──────── DATA LISTING

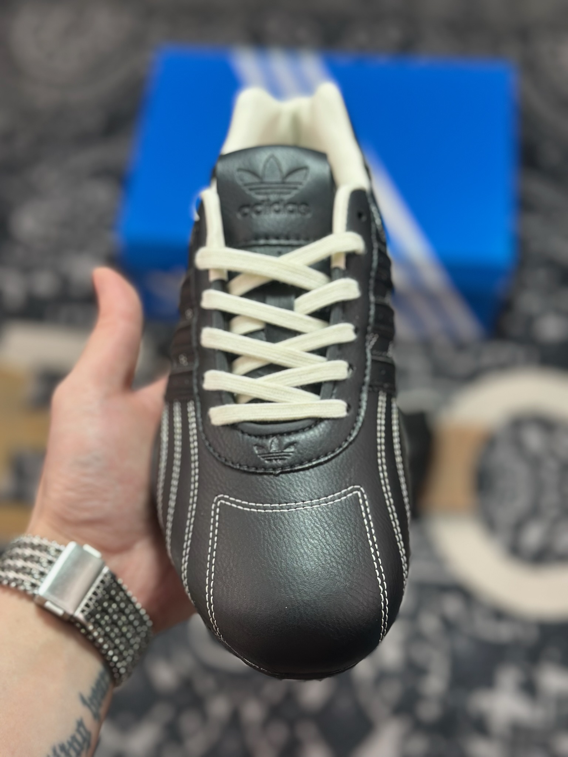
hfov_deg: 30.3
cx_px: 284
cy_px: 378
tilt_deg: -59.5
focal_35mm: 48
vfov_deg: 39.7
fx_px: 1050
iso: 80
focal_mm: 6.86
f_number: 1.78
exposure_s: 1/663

────────────────
──────── DATA LISTING

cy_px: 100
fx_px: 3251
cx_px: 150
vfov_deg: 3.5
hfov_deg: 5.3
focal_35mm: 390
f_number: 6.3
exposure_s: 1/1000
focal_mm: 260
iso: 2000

────────────────

WHAT IS BEING ASKED: Give again exactly, and only, the lines above starting at the one with "hfov_deg: 30.3" and ending at the one with "exposure_s: 1/663".

RESULT FOR THIS EXERCISE:
hfov_deg: 30.3
cx_px: 284
cy_px: 378
tilt_deg: -59.5
focal_35mm: 48
vfov_deg: 39.7
fx_px: 1050
iso: 80
focal_mm: 6.86
f_number: 1.78
exposure_s: 1/663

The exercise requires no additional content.